# [TASK GOAL]
In the material below, the lines to repeat exactly run from the one containing "Neste desafio de" to the very last line, both included.

# [SOURCE DATA]
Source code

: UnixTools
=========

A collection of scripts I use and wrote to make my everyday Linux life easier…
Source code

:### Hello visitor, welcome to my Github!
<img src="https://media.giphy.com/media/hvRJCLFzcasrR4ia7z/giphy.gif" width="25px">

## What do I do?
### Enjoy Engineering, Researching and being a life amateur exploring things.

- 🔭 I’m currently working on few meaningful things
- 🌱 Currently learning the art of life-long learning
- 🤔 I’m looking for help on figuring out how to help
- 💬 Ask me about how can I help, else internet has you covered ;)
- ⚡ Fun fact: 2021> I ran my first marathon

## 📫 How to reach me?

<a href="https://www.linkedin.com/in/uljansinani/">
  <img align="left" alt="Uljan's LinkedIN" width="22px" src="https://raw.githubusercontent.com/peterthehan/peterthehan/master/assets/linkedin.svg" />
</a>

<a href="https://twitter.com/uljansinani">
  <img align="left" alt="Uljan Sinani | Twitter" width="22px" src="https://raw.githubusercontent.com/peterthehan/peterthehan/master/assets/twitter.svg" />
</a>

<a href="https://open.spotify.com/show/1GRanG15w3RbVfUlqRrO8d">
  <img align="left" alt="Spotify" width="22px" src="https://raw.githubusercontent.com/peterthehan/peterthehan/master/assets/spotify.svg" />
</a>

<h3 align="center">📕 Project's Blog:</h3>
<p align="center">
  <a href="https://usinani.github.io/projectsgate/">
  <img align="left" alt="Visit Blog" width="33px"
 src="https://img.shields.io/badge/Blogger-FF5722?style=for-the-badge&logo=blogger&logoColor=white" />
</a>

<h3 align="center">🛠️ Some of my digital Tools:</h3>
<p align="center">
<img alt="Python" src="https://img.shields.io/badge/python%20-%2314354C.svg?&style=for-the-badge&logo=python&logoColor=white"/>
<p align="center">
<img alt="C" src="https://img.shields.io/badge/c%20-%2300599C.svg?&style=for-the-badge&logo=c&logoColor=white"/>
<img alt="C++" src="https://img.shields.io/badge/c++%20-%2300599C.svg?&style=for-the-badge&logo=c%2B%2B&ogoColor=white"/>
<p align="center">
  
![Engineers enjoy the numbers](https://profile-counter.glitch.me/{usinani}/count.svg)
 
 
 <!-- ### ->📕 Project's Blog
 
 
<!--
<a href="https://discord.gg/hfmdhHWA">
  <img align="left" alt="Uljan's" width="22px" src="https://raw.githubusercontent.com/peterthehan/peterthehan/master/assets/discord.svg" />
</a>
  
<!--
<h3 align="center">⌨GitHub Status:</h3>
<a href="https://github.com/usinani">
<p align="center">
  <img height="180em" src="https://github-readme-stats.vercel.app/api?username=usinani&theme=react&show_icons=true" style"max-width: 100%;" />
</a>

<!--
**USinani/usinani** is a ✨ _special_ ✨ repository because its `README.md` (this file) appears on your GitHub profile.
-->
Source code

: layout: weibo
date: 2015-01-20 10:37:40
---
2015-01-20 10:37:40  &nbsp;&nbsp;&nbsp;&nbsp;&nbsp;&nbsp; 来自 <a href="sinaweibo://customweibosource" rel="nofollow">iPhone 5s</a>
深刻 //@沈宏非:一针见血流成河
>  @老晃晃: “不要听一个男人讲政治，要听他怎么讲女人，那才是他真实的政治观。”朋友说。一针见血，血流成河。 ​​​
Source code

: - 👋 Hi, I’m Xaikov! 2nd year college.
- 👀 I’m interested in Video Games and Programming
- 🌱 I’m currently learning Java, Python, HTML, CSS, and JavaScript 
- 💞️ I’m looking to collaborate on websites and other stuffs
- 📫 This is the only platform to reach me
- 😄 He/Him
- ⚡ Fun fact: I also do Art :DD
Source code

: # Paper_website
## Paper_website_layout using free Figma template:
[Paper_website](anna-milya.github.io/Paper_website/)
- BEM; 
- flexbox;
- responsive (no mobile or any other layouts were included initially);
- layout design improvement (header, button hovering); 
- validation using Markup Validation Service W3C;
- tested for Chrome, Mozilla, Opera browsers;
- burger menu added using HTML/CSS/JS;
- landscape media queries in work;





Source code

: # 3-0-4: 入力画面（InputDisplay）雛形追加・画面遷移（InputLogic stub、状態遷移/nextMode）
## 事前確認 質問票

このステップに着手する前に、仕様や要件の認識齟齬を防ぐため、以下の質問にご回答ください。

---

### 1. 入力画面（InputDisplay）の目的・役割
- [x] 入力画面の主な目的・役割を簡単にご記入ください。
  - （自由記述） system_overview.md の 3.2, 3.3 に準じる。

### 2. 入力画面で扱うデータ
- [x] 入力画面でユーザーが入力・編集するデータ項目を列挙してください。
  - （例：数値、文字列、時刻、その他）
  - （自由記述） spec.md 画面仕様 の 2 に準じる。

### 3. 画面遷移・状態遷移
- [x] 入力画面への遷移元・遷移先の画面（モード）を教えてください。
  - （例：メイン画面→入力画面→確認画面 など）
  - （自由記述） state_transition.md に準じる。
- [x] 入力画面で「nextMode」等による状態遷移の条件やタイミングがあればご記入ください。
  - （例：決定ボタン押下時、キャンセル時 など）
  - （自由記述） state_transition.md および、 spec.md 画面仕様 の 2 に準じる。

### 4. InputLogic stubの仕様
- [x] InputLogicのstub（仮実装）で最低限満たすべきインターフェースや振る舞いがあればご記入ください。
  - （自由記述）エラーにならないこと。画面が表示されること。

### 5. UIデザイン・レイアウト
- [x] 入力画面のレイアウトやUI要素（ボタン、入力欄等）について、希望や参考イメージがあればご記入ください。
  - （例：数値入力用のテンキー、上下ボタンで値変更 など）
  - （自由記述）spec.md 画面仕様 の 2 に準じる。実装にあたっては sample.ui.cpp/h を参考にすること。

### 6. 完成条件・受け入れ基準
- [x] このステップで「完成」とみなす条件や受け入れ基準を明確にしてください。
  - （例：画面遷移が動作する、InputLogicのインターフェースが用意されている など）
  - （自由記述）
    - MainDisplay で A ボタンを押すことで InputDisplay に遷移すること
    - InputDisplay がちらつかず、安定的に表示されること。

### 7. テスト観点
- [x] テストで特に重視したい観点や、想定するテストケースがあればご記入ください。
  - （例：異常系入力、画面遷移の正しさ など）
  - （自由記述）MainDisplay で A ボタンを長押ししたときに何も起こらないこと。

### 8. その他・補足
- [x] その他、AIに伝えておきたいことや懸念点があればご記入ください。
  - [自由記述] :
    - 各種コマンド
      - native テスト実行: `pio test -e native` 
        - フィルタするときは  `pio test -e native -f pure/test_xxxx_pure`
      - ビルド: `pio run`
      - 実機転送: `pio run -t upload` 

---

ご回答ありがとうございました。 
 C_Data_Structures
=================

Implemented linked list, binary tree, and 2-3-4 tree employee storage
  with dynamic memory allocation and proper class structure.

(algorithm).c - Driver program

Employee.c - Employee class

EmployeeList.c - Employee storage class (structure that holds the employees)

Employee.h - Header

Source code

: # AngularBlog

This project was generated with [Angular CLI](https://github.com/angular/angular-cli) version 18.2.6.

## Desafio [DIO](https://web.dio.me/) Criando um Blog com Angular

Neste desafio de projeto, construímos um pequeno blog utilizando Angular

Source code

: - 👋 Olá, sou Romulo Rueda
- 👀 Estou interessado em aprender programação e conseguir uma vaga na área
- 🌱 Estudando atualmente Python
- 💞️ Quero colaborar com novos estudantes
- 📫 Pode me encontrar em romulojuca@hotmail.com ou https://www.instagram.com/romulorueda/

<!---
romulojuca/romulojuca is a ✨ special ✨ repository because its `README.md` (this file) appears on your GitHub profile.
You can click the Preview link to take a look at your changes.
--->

# [FINISHED EXERCISE]
Neste desafio de projeto, construímos um pequeno blog utilizando Angular

Source code

: - 👋 Olá, sou Romulo Rueda
- 👀 Estou interessado em aprender programação e conseguir uma vaga na área
- 🌱 Estudando atualmente Python
- 💞️ Quero colaborar com novos estudantes
- 📫 Pode me encontrar em romulojuca@hotmail.com ou https://www.instagram.com/romulorueda/

<!---
romulojuca/romulojuca is a ✨ special ✨ repository because its `README.md` (this file) appears on your GitHub profile.
You can click the Preview link to take a look at your changes.
--->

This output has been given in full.